Protecting a high value C# application with only one user

Question

I have a single application -- written in C# -- which is used by only one user. I provide this software for a very high monthly fee (> $10,000). I'd like to protect this application against use by any other user and I'd like to be able to stop the one user from using the application if they stop paying the license fee.

I know that there is no perfect protection scheme, and I've reviewed the many similar questions on SO, but my question is a little different because I have only one client, I have full access to their hardware, and I don't mind taking even a few hours per installation for a substantial increase in security.

Answer 1

For 10K/month you could afford to run it on your hardware, which you administer, instead of on their hardware. You could put your hardware in a datacentre, to which they don't have physical access.

---

The hardware must be run on hardware at the customer's site.

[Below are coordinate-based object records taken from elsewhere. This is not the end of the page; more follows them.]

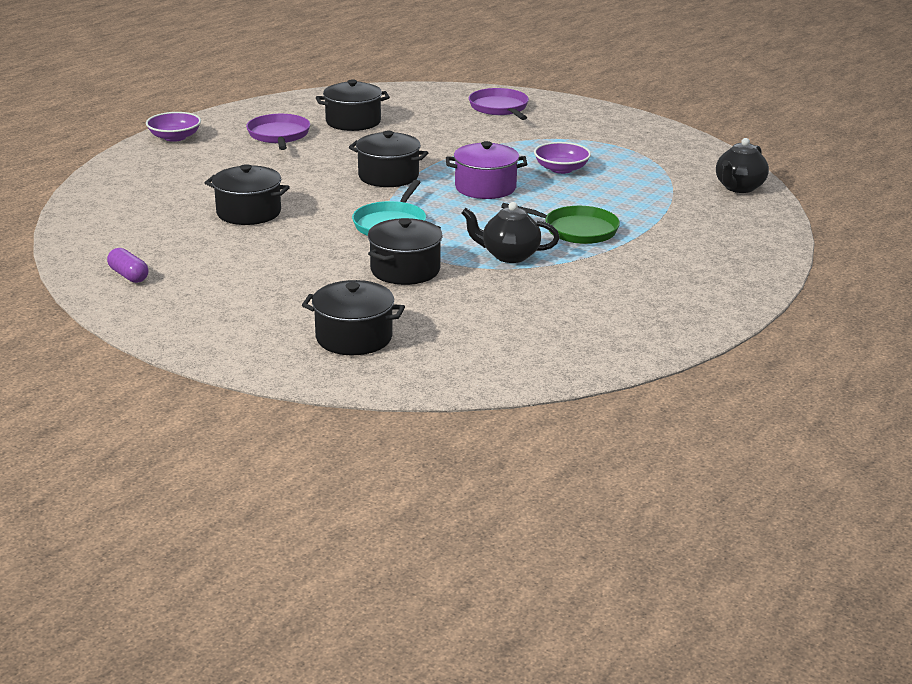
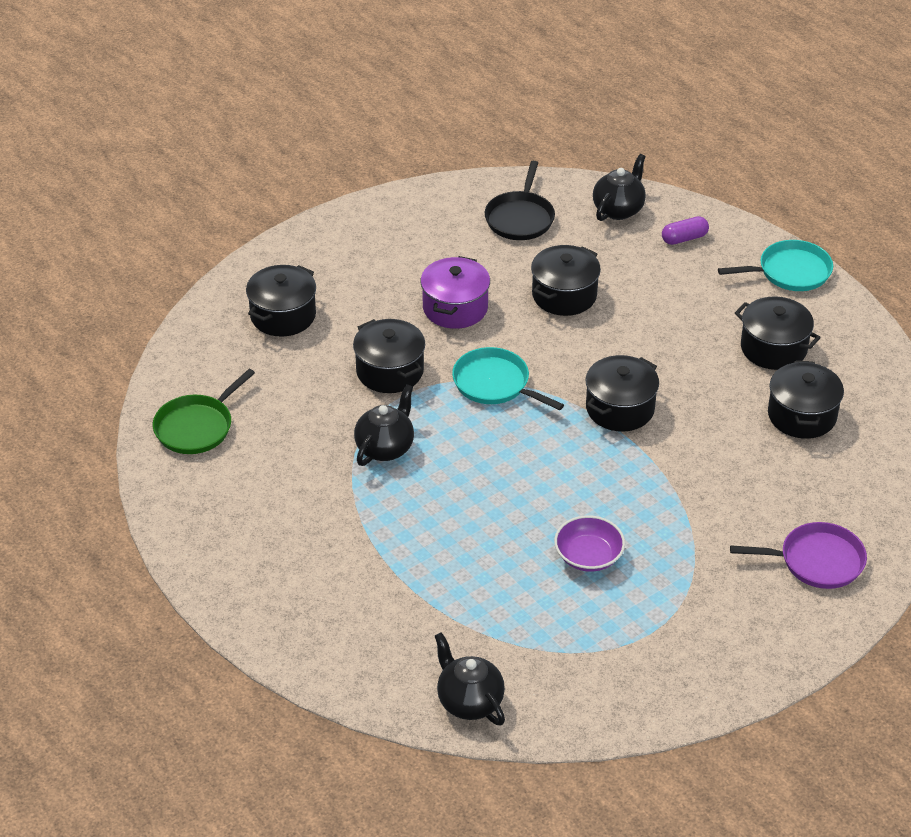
camera: 110 degrees right, 15 degrees up
(104, 206) = (618, 209): none -> black teapot
(129, 275) = (460, 211): purple capsule -> purple capsule (684, 238)
(132, 246) = (520, 218): none -> black pan
(175, 137) = (790, 272): purple bowl -> turquoise pan
(279, 135) = (773, 348): purple pan -> black pot
(485, 187) = (559, 476): purple pot -> purple pot (455, 308)
(577, 230) = (419, 515): green pan -> green pan (196, 427)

So, I guess they're sensitive about where their data is located.

There are many 3rd-party licensing solutions (for example, Infralution, .Net Reactor, Oreans WinLicense, Armadillo, XHEO DeployLX, and presumably many more). If you're interested in Microsoft's own solution, see InishTech here and here.

Answer 2

The best solution is probably a combination of popular tactics in use today:

Lock the application down

…to the MAC address, hard drive serial number, and windows product key of the host operating system (if available). You could hard-code this into the application after gathering it at the site. If the wrong hardware is detected then shut it down. Also, look for items in the registry that suggest the presence of VMware or Virtual PC integration features and refuse to run when found.

Obfuscate

…so it will be more difficult to reverse-engineer as well as remove your licensing. CIL is extremely easy to reverse-engineer so this should be a focus with your application (as described) no matter what else you do. This may take a lot of time to get right, especially if you rely on serialization. If possible, wrap all of your assemblies into one EXE file which is encrypted and has an unmanaged bootstrapper.

Send out a heartbeat

…to an offsite server, with hardware or site specific data. If the software is copied and started on another computer you may get a tip. This also has the potential to alert you if the application goes offline. Additionally, you could configure the application to require a basic encrypted response from your server or shut down.

One final note: don’t go overboard. Presumably, you are being paid $10,000 because of the experience of your application over possible alternatives (whatever those are). As you add in protective measures you increase the number of possible (very annoying) bugs, add maintenance cost, and headaches for your customer. A heavily disruptive licensing scheme could make your client think otherwise.